Under the new financial reform bill’s Volcker rule, banks are supposed to stop trading with their own money.
But banks haven’t pulled back on their risky trades so far and are unlikely to do so in coming years as the new rules go into effect, experts tell The New York Times.
That’s because banks will still be allowed to execute speculative trades for their clients, giving them great latitude to do it for themselves tool.
Banks certainly haven’t shied away from risky trades so far this year. JPMorgan Chase and Goldman Sachs, generally acknowledged as the two strongest banks on Wall Street, each lost more than $100 million on trades executed for customers between April and July.
“You can use client activity as a cover for basically anything you are doing,” Janet Tavakoli, an independent financial consultant, told The Times.

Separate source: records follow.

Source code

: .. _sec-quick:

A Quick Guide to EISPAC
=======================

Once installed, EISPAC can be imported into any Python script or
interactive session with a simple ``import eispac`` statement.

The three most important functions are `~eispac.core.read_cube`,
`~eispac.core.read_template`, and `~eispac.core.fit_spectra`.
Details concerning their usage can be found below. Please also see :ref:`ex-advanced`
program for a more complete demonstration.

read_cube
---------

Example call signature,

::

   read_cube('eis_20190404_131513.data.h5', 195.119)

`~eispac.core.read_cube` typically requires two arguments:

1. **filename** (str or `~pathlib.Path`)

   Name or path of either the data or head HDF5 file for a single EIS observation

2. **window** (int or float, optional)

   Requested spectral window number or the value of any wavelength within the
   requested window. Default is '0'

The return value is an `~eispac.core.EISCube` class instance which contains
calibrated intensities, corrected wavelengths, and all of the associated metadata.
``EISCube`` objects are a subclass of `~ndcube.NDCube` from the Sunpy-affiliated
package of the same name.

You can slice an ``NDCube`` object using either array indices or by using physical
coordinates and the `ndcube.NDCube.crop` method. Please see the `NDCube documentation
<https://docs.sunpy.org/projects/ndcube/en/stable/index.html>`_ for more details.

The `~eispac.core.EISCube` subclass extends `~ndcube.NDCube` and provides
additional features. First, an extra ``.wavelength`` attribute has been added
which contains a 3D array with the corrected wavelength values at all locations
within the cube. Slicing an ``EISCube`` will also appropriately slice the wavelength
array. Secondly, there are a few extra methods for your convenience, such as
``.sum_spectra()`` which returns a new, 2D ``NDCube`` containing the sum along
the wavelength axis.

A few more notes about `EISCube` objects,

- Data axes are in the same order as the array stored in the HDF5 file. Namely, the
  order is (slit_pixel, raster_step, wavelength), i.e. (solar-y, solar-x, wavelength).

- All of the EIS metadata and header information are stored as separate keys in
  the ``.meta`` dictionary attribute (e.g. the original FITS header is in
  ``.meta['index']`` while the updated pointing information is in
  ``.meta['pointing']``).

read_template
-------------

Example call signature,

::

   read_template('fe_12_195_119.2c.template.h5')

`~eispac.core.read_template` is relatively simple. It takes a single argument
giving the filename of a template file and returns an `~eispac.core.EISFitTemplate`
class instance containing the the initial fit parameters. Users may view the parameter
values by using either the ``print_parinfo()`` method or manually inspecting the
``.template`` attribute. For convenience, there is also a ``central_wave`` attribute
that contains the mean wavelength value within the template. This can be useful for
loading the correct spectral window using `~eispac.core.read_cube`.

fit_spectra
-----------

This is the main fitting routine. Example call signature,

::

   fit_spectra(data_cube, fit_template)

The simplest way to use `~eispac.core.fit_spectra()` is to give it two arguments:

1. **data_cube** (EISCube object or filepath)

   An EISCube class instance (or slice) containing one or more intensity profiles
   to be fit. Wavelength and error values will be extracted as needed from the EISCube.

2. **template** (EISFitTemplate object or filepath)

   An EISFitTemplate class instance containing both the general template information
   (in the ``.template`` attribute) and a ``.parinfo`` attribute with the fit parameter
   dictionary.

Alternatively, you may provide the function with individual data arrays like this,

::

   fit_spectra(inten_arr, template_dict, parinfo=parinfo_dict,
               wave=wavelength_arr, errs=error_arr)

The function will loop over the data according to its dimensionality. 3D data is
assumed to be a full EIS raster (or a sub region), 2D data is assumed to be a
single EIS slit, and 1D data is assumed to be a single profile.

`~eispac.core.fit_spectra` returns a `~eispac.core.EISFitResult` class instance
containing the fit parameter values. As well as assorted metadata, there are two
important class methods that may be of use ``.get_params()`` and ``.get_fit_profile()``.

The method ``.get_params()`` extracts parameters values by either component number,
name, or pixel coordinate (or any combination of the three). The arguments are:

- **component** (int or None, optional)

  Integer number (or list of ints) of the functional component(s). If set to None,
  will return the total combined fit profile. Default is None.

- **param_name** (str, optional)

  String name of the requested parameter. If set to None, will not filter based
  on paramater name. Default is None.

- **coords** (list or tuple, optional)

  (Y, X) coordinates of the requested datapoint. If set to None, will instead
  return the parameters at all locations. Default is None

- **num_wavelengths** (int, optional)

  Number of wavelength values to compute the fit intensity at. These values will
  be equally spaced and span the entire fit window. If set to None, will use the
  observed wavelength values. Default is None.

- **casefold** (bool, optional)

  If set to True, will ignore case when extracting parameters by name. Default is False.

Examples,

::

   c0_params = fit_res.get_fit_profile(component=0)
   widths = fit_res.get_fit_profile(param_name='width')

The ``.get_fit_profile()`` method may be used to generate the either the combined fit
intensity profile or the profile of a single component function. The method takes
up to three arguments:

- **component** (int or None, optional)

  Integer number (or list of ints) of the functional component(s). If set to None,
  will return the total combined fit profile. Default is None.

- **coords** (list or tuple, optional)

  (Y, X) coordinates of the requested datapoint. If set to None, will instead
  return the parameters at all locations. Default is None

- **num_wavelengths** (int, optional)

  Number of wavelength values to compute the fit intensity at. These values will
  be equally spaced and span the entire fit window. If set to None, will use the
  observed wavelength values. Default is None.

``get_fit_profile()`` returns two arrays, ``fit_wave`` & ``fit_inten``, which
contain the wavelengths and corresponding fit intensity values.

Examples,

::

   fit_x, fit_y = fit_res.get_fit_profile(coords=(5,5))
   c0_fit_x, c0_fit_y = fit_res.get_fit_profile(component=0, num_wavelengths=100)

It’s very problematic that losses like this are showing up. It’s a prime example of what the financial reform bill doesn’t address.”
Goldman’s customer businesses tend to have a proprietary overlay, a former Goldman official told The Times. “That overlay can effectively allow them to make directional bets by using the customer flow to get them there.”
Talk that Goldman is selling its proprietary trading operation is just that – talk, says Fox Business News correspondent Charlie Gasparino.
“What they tell me over there: there was never any plan to spin the equity proprietary trading desk off,” he said.